While these early languages and their speakers are prehistoric (lacking documentary evidence), a synthesis of linguistics, archaeology, anthropology and genetics has established the existence of Proto-Indo-European and the spread of its daughter dialects through migrations of large populations of its speakers, as well as the recruitment of new speakers through emulation of conquering elites. Comparative linguistics describes the similarities between various languages governed by laws of systematic change, which allow the reconstruction of ancestral speech (see Indo-European studies). Archaeology traces the spread of artifacts, habitations, and burial sites presumed to be created by speakers of Proto-Indo-European in several stages, from their hypothesized Proto-Indo-European homeland to their diaspora throughout Western Europe, Central Asian, and South Asia, with incursions into East Asia.[1][2] Recent genetic research, including paleogenetics, has increasingly delineated the kinship groups involved in this movement.

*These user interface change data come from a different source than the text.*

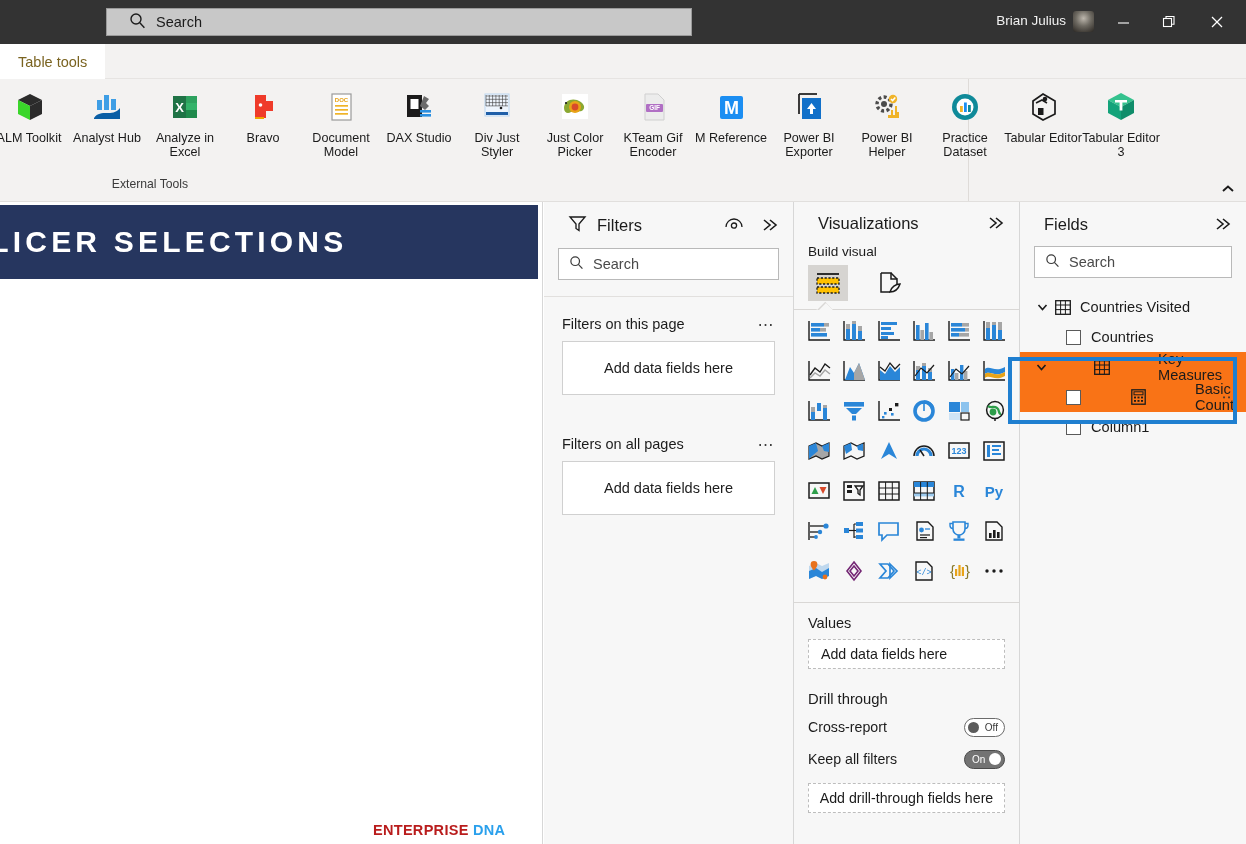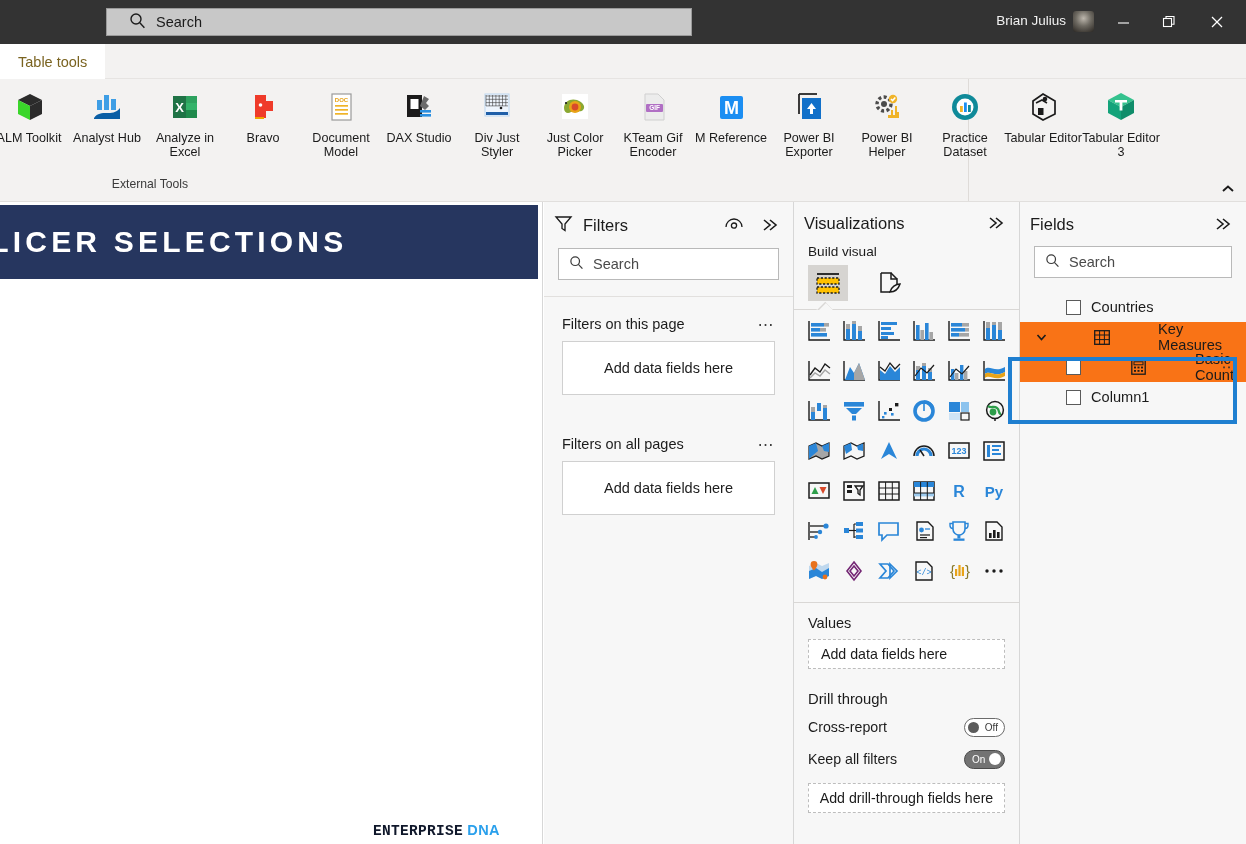--- a/index.html
+++ b/index.html
@@ -98,30 +98,30 @@
     background: #26365f; display: flex; align-items: center;
   }
   .banner .btxt {
     font-size: 30px; font-weight: bold; color: #ffffff;
     letter-spacing: 4.2px; margin-left: -34px;
   }
   .footer-logo {
     position: absolute; left: 373px; top: 822px;
     font-size: 14.5px; font-weight: bold; letter-spacing: 0.3px;
   }
-  .footer-logo .e { color: #0f172a; font-family: Liberation Mono, monospace; }
+  .footer-logo .e { color: #b91c1c; }
   .footer-logo .d { color: #2aa0ec; }
 
   
   .pane {
     position: absolute; top: 202px; height: 642px;
     background: #f7f7f7; border-right: 1px solid #d7d7d7;
   }
   .pane-head {
-    display: flex; align-items: center; height: 46px; padding: 0 12px 0 10px; justify-content: flex-end;
+    display: flex; align-items: center; height: 46px; padding: 0 12px 0 24px; justify-content: flex-end;
   }
   .pane-title { font-size: 16.5px; color: #1b1b1b; }
   .pane-actions { margin-left: auto; display: flex; align-items: center; gap: 14px; }
   .icon-btn {
     width: 22px; height: 22px; display: flex; align-items: center; justify-content: center;
   }
   .searchbox {
     margin: 0 14px; height: 32px; background: #ffffff; border: 1px solid #b9b9b9;
     display: flex; align-items: center; padding-left: 10px;
   }
@@ -941,20 +941,37 @@
     <div class="searchbox">
       <span>
         <svg width="15" height="15" viewBox="0 0 16 16">
             <circle cx="6.6" cy="6.6" r="4.6" fill="none" stroke="#3b3b3b" stroke-width="1.3"></circle>
             <line x1="10" y1="10" x2="14.3" y2="14.6" stroke="#3b3b3b" stroke-width="1.3"></line>
           </svg>
       </span>
       <span class="lbl">Search</span>
     </div>
     <div id="fields-list" style="margin-top:14px;">
+        <div class="field-row table">
+          <span class="chev">
+            <svg width="13" height="13" viewBox="0 0 13 13">
+              <polyline points="2.5,4 6.5,8.5 10.5,4" fill="none" stroke="#1b1b1b" stroke-width="1.6"></polyline>
+            </svg>
+          </span>
+          <span class="tbl-icon">
+            <svg width="16" height="15" viewBox="0 0 16 15">
+              <rect x="0.7" y="0.7" width="14.6" height="13.6" fill="none" stroke="#1b1b1b" stroke-width="1.3"></rect>
+              <line x1="0.7" y1="5" x2="15.3" y2="5" stroke="#1b1b1b" stroke-width="1"></line>
+              <line x1="0.7" y1="9.6" x2="15.3" y2="9.6" stroke="#1b1b1b" stroke-width="1"></line>
+              <line x1="5.6" y1="0.7" x2="5.6" y2="14.3" stroke="#1b1b1b" stroke-width="1"></line>
+              <line x1="10.4" y1="0.7" x2="10.4" y2="14.3" stroke="#1b1b1b" stroke-width="1"></line>
+            </svg>
+          </span>
+          <span>Countries Visited</span>
+        </div>
         <div class="field-row child">
           <span class="cbox"></span>
           <span>Countries</span>
         </div>
         <div class="field-row table highlight">
           <span class="chev">
             <svg width="13" height="13" viewBox="0 0 13 13">
               <polyline points="2.5,4 6.5,8.5 10.5,4" fill="none" stroke="#1b1b1b" stroke-width="1.6"></polyline>
             </svg>
           </span>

According to the widely held Kurgan hypothesis, or renewed Steppe hypothesis, the oldest Indo-European migration split from the earliest proto-Indo-European speech community (archaic PIE) inhabiting the Volga basin, and produced the Anatolian languages (Hittite and Luwian). The second-oldest branch, Tocharian, was spoken in the Tarim Basin (now western China), after splitting from early PIE spoken on the eastern Pontic steppe. The late PIE culture, within the Yamnaya horizon on the Pontic–Caspian steppe around 3000 BCE, then branched to produce the bulk of the Indo-European languages through migrations to the west and southeast.